Je marche seul dans les ruines d’une forteresse abandonnée. Dans ses couloirs déserts j’ouvre un à un les portes des bureaux, j’allume des interrupteurs éclairants des pièces totalement vides. Aux murs d’anciens portraits d’hommes dont plus personne, maintenant, ne se souvient, même si leurs noms sont encore celui de beaucoup de nos rues, de nos avenues, dans nos banlieues. Le bruit de mes pas résonne. Ce doit être ce que l’on appelait le 44. Je crois bien qu’il doit y avoir encore, quelque part dans le fond du bâtiment, une poignée de militants qui rêvent de voir se repeupler l’immense immeuble vide. Mais je ne les cherche pas. Ils ne m’intéressent pas. La plupart sont trop jeunes et je suppose qu’ils ne voient que devant eux, l’année prochaine, les futures échéances… comme tous les militants. Ils ne sont pas du tout intéressés à ce qui s’est passé ici, il y a des années.
Moi je viens y retrouver des vérités effleurées au début des années 70, au moment même oû le PCF,  le Parti, commençait sa très longue agonie. Sans nostalgie aucune, mais avec le respect que je conserve pour ces années passionnées où la confiance en l’avenir permettait de supporter l’ignoble exploitation capitaliste.
Bon, c’est très mauvais ! Je recommence.

les couvs d'UNIR et de DEBAT

1971. Dans le tiroir d’une armoire j’avais une collection d’UNIR-DÉBAT. Nous déménagions pour aller vivre ensemble, à Asnières. Ma compagne, est tombée dessus. Elle était atterrée, comme si elle avait trouvé des exemplaires de journaux de fesses. Elle pleurait au milieu des cartons. Le peu qu’elle en avait lu lui avait appris que je lisais une revue anti-Parti. Et comme nous étions, elle et moi, totalement attaché au Parti Communiste, elle  ressentait devant ces quelques exemplaires un sentiment de trahison. J’ai jeté mes brochures…

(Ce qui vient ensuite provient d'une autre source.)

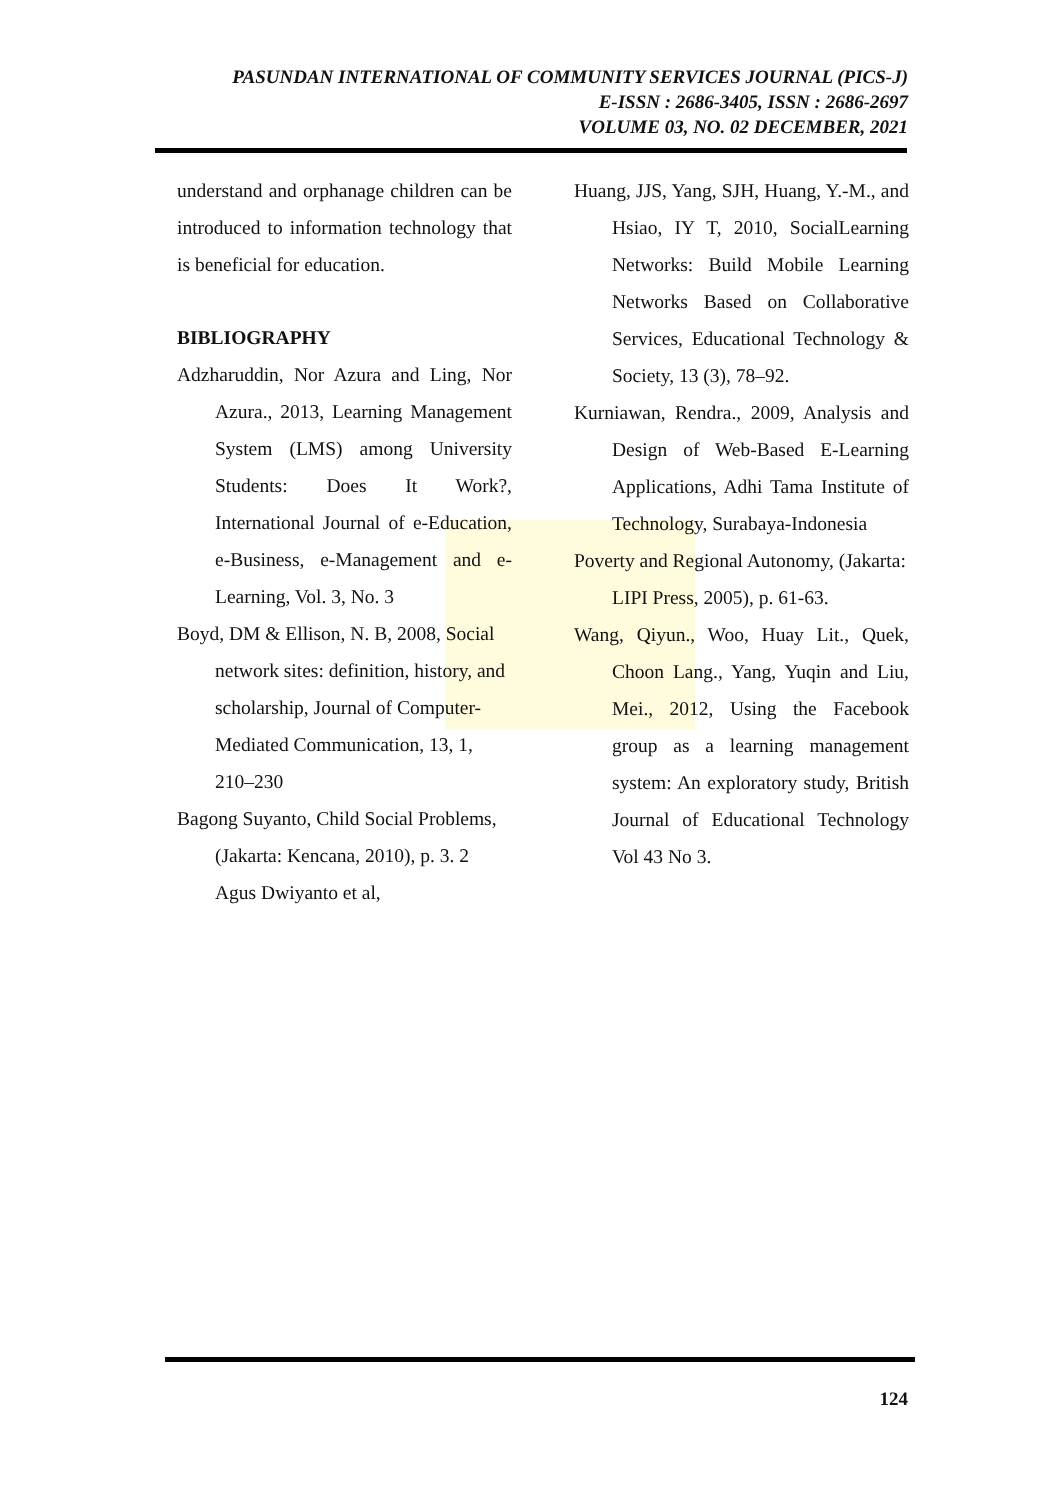PASUNDAN INTERNATIONAL OF COMMUNITY SERVICES JOURNAL (PICS-J)
E-ISSN : 2686-3405, ISSN : 2686-2697
VOLUME 03, NO. 02 DECEMBER, 2021
understand and orphanage children can be introduced to information technology that is beneficial for education.
BIBLIOGRAPHY
Adzharuddin, Nor Azura and Ling, Nor Azura., 2013, Learning Management System (LMS) among University Students: Does It Work?, International Journal of e-Education, e-Business, e-Management and e-Learning, Vol. 3, No. 3
Boyd, DM & Ellison, N. B, 2008, Social network sites: definition, history, and scholarship, Journal of Computer-Mediated Communication, 13, 1, 210–230
Bagong Suyanto, Child Social Problems, (Jakarta: Kencana, 2010), p. 3. 2 Agus Dwiyanto et al,
Huang, JJS, Yang, SJH, Huang, Y.-M., and Hsiao, IY T, 2010, SocialLearning Networks: Build Mobile Learning Networks Based on Collaborative Services, Educational Technology & Society, 13 (3), 78–92.
Kurniawan, Rendra., 2009, Analysis and Design of Web-Based E-Learning Applications, Adhi Tama Institute of Technology, Surabaya-Indonesia
Poverty and Regional Autonomy, (Jakarta: LIPI Press, 2005), p. 61-63.
Wang, Qiyun., Woo, Huay Lit., Quek, Choon Lang., Yang, Yuqin and Liu, Mei., 2012, Using the Facebook group as a learning management system: An exploratory study, British Journal of Educational Technology Vol 43 No 3.
124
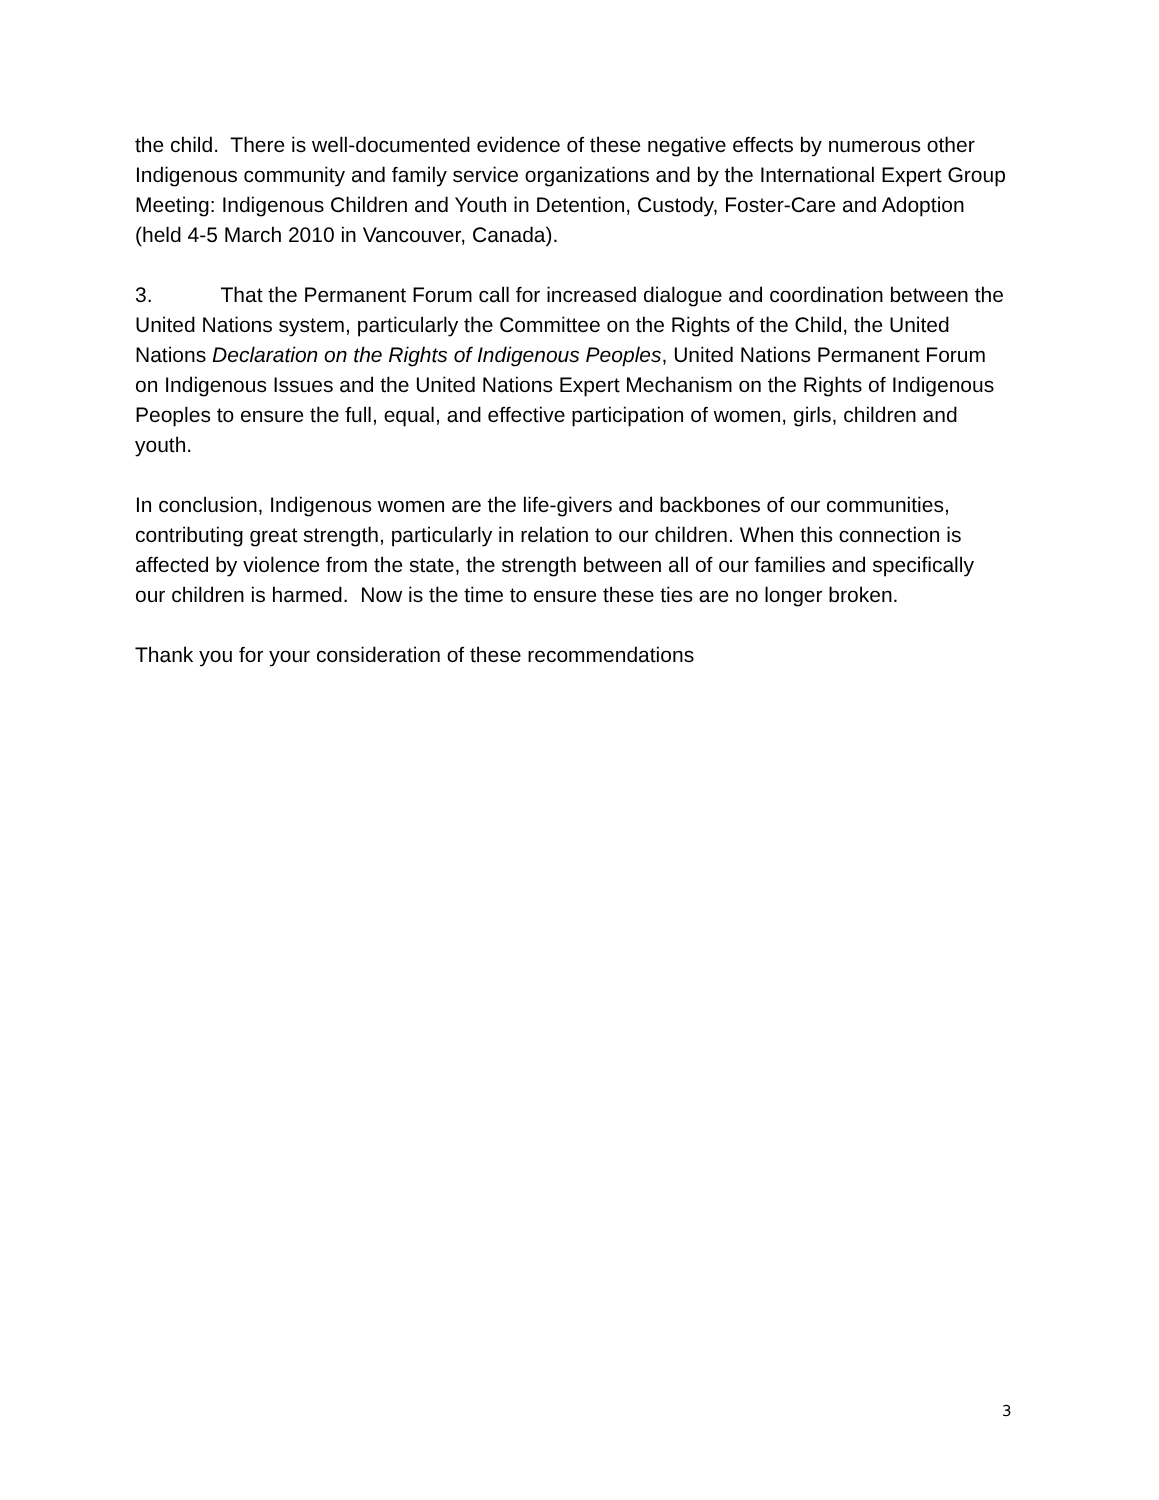the child. There is well-documented evidence of these negative effects by numerous other Indigenous community and family service organizations and by the International Expert Group Meeting: Indigenous Children and Youth in Detention, Custody, Foster-Care and Adoption (held 4-5 March 2010 in Vancouver, Canada).
3. That the Permanent Forum call for increased dialogue and coordination between the United Nations system, particularly the Committee on the Rights of the Child, the United Nations Declaration on the Rights of Indigenous Peoples, United Nations Permanent Forum on Indigenous Issues and the United Nations Expert Mechanism on the Rights of Indigenous Peoples to ensure the full, equal, and effective participation of women, girls, children and youth.
In conclusion, Indigenous women are the life-givers and backbones of our communities, contributing great strength, particularly in relation to our children. When this connection is affected by violence from the state, the strength between all of our families and specifically our children is harmed. Now is the time to ensure these ties are no longer broken.
Thank you for your consideration of these recommendations
3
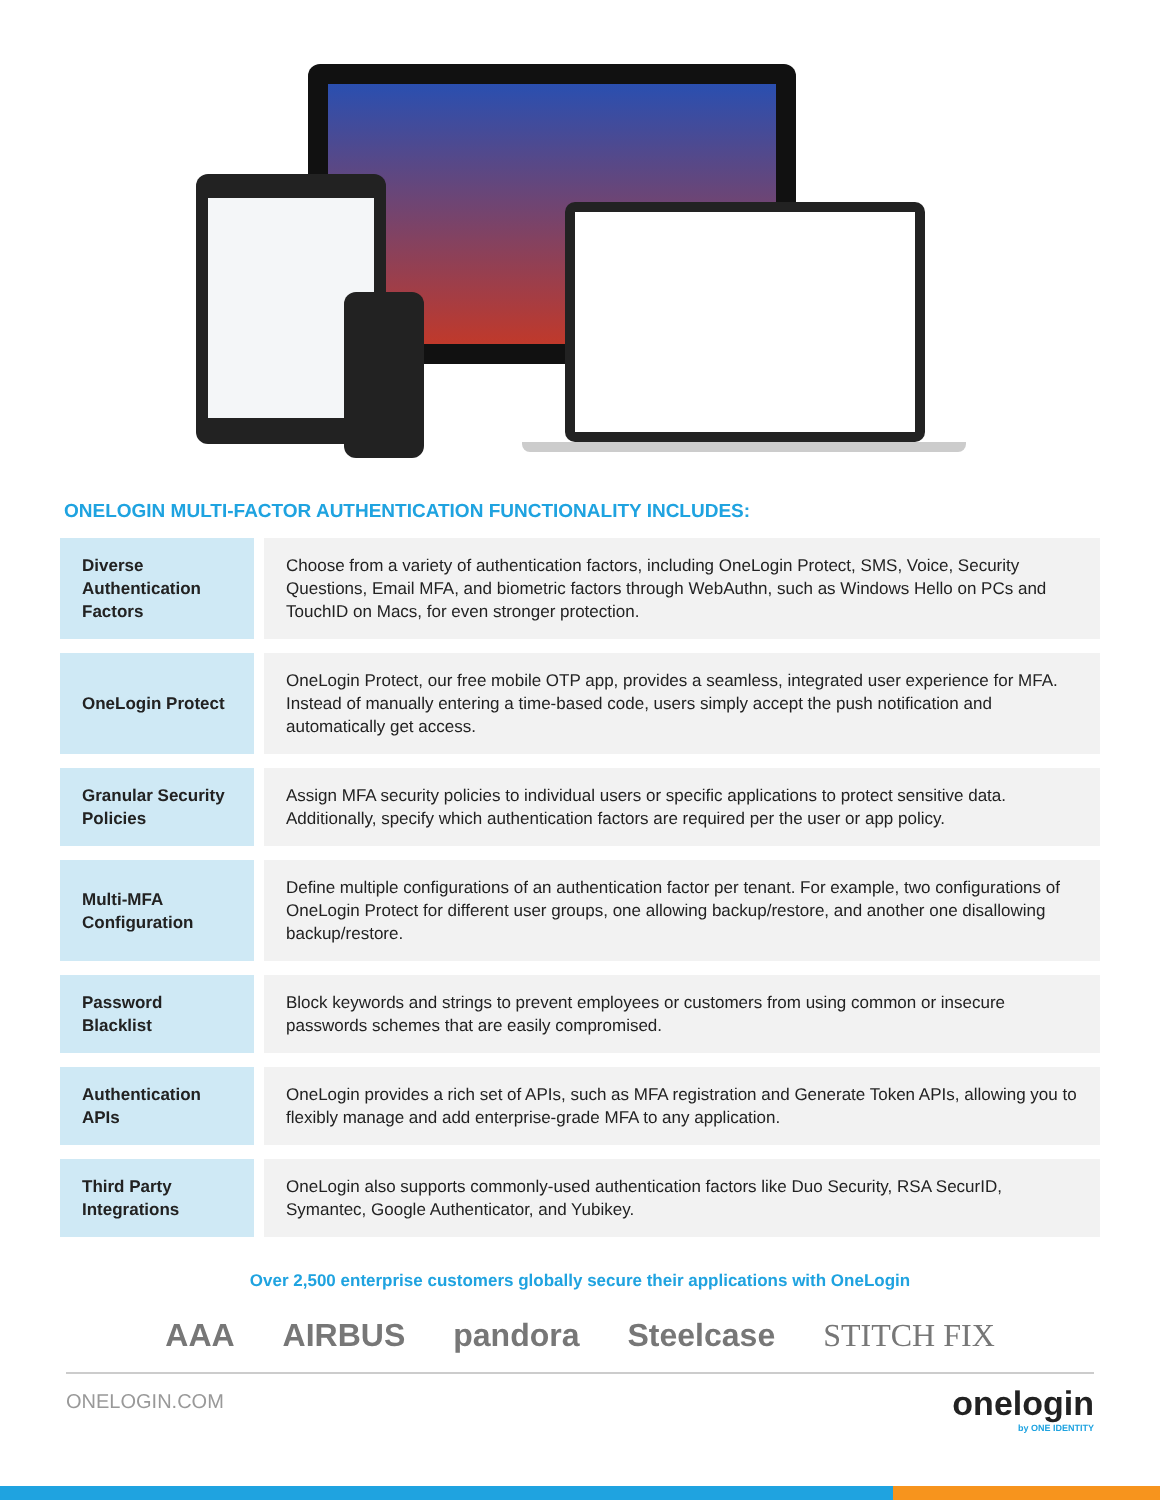ONELOGIN MULTI-FACTOR AUTHENTICATION FUNCTIONALITY INCLUDES:
| Diverse Authentication Factors | Choose from a variety of authentication factors, including OneLogin Protect, SMS, Voice, Security Questions, Email MFA, and biometric factors through WebAuthn, such as Windows Hello on PCs and TouchID on Macs, for even stronger protection. |
| OneLogin Protect | OneLogin Protect, our free mobile OTP app, provides a seamless, integrated user experience for MFA. Instead of manually entering a time-based code, users simply accept the push notification and automatically get access. |
| Granular Security Policies | Assign MFA security policies to individual users or specific applications to protect sensitive data. Additionally, specify which authentication factors are required per the user or app policy. |
| Multi-MFA Configuration | Define multiple configurations of an authentication factor per tenant. For example, two configurations of OneLogin Protect for different user groups, one allowing backup/restore, and another one disallowing backup/restore. |
| Password Blacklist | Block keywords and strings to prevent employees or customers from using common or insecure passwords schemes that are easily compromised. |
| Authentication APIs | OneLogin provides a rich set of APIs, such as MFA registration and Generate Token APIs, allowing you to flexibly manage and add enterprise-grade MFA to any application. |
| Third Party Integrations | OneLogin also supports commonly-used authentication factors like Duo Security, RSA SecurID, Symantec, Google Authenticator, and Yubikey. |
Over 2,500 enterprise customers globally secure their applications with OneLogin
AAA AIRBUS pandora Steelcase STITCH FIX
ONELOGIN.COM onelogin
by ONE IDENTITY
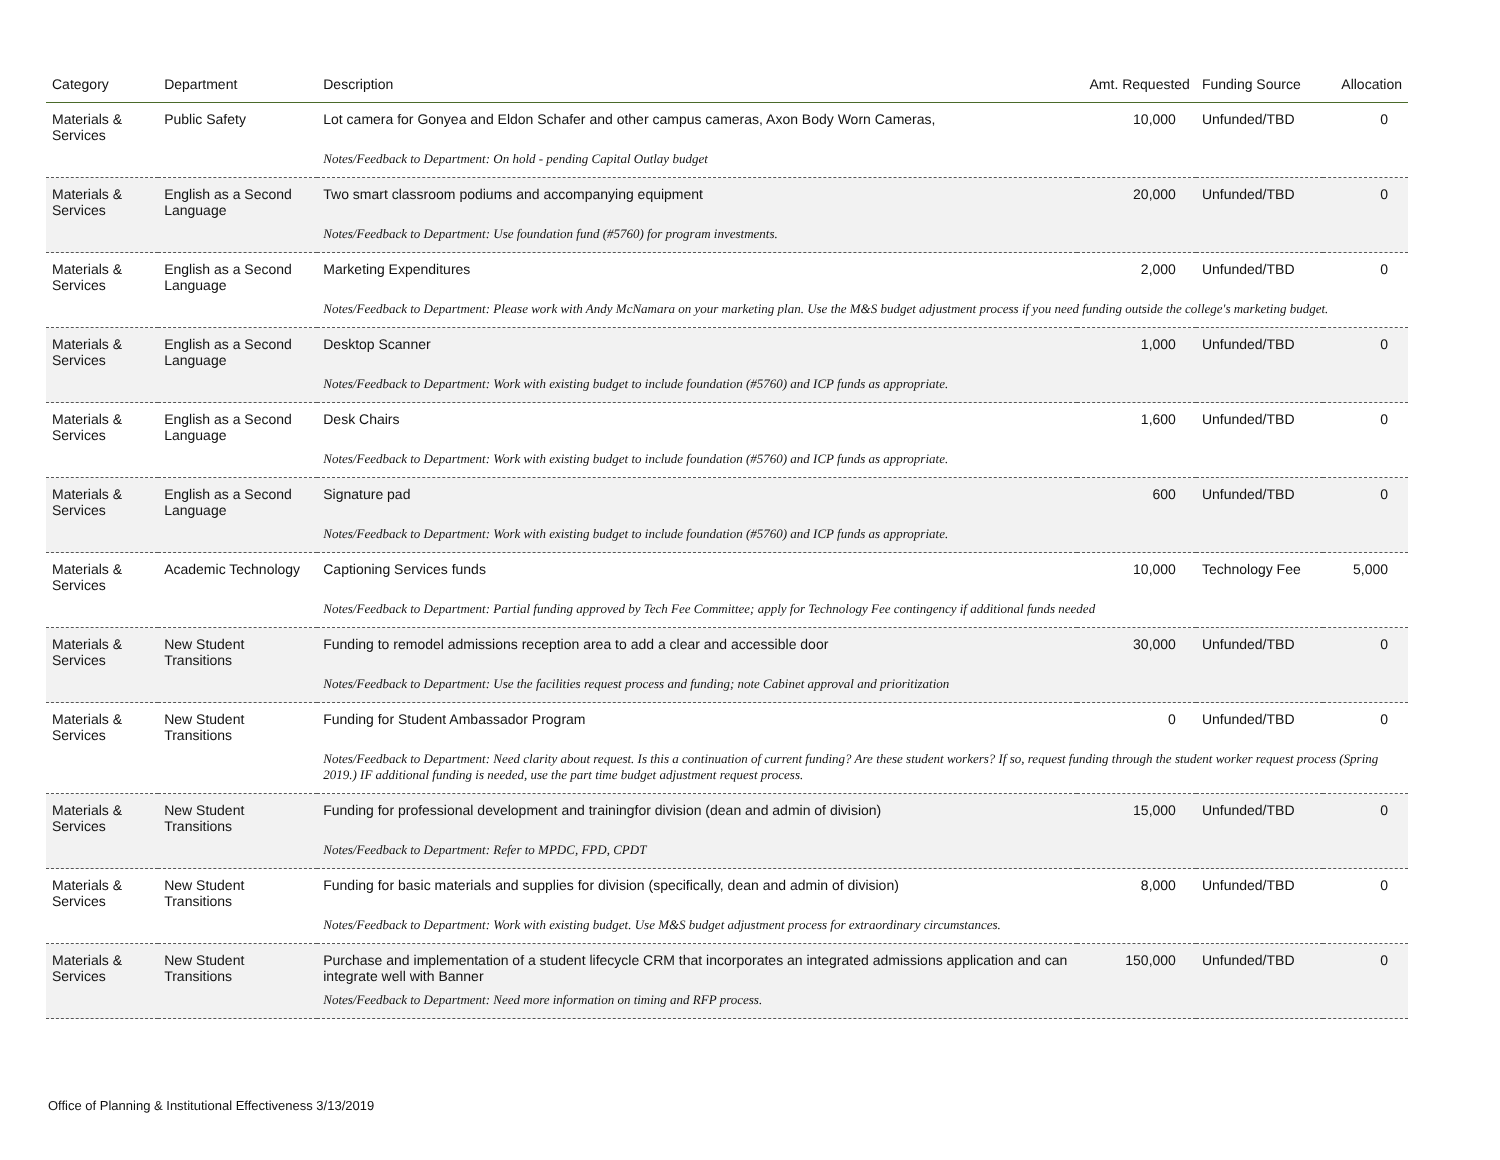| Category | Department | Description | Amt. Requested | Funding Source | Allocation |
| --- | --- | --- | --- | --- | --- |
| Materials & Services | Public Safety | Lot camera for Gonyea and Eldon Schafer and other campus cameras, Axon Body Worn Cameras, | 10,000 | Unfunded/TBD | 0 |
| | | Notes/Feedback to Department: On hold - pending Capital Outlay budget | | | |
| Materials & Services | English as a Second Language | Two smart classroom podiums and accompanying equipment | 20,000 | Unfunded/TBD | 0 |
| | | Notes/Feedback to Department: Use foundation fund (#5760) for program investments. | | | |
| Materials & Services | English as a Second Language | Marketing Expenditures | 2,000 | Unfunded/TBD | 0 |
| | | Notes/Feedback to Department: Please work with Andy McNamara on your marketing plan. Use the M&S budget adjustment process if you need funding outside the college's marketing budget. | | | |
| Materials & Services | English as a Second Language | Desktop Scanner | 1,000 | Unfunded/TBD | 0 |
| | | Notes/Feedback to Department: Work with existing budget to include foundation (#5760) and ICP funds as appropriate. | | | |
| Materials & Services | English as a Second Language | Desk Chairs | 1,600 | Unfunded/TBD | 0 |
| | | Notes/Feedback to Department: Work with existing budget to include foundation (#5760) and ICP funds as appropriate. | | | |
| Materials & Services | English as a Second Language | Signature pad | 600 | Unfunded/TBD | 0 |
| | | Notes/Feedback to Department: Work with existing budget to include foundation (#5760) and ICP funds as appropriate. | | | |
| Materials & Services | Academic Technology | Captioning Services funds | 10,000 | Technology Fee | 5,000 |
| | | Notes/Feedback to Department: Partial funding approved by Tech Fee Committee; apply for Technology Fee contingency if additional funds needed | | | |
| Materials & Services | New Student Transitions | Funding to remodel admissions reception area to add a clear and accessible door | 30,000 | Unfunded/TBD | 0 |
| | | Notes/Feedback to Department: Use the facilities request process and funding; note Cabinet approval and prioritization | | | |
| Materials & Services | New Student Transitions | Funding for Student Ambassador Program | 0 | Unfunded/TBD | 0 |
| | | Notes/Feedback to Department: Need clarity about request. Is this a continuation of current funding? Are these student workers? If so, request funding through the student worker request process (Spring 2019.) IF additional funding is needed, use the part time budget adjustment request process. | | | |
| Materials & Services | New Student Transitions | Funding for professional development and trainingfor division (dean and admin of division) | 15,000 | Unfunded/TBD | 0 |
| | | Notes/Feedback to Department: Refer to MPDC, FPD, CPDT | | | |
| Materials & Services | New Student Transitions | Funding for basic materials and supplies for division (specifically, dean and admin of division) | 8,000 | Unfunded/TBD | 0 |
| | | Notes/Feedback to Department: Work with existing budget. Use M&S budget adjustment process for extraordinary circumstances. | | | |
| Materials & Services | New Student Transitions | Purchase and implementation of a student lifecycle CRM that incorporates an integrated admissions application and can integrate well with Banner | 150,000 | Unfunded/TBD | 0 |
| | | Notes/Feedback to Department: Need more information on timing and RFP process. | | | |
Office of Planning & Institutional Effectiveness 3/13/2019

Bon, ce n’est pas meilleur ! Je recommence.
Un groupe interne au Parti Communiste Français, totalement clandestin de 1952 à 1967, (un peu plus visible de 67 à 75), a tenu une revue où les secrets les mieux gardés de la direction stalinienne du PCF ont été révélés, mois après mois, sans que l’on ne sache vraiment, même aujourd’hui, qui en était le noyau fondateur.

Bon, c’est sec. Et en quoi est-ce intéressant ?
Maintenant que plus personne, ou presque, n’a idée de ce que représentait comme force le PCF dans les années cinquante et soixante, je me dis que tout le monde a oublié aussi les oppositionnels communistes, celles et ceux qui essayèrent vainement de s’opposer, en interne, à son ossification. Or il se trouve que j’ai connu, (par quel biais, je ne m’en souviens plus), une petite brochure qui à l’époque était distribuée, de façon clandestine, parmi ses militants. Cette brochure s’appelait Unir-Débat. Près de 40 ans plus tard je me demande qui étaient ces gens ?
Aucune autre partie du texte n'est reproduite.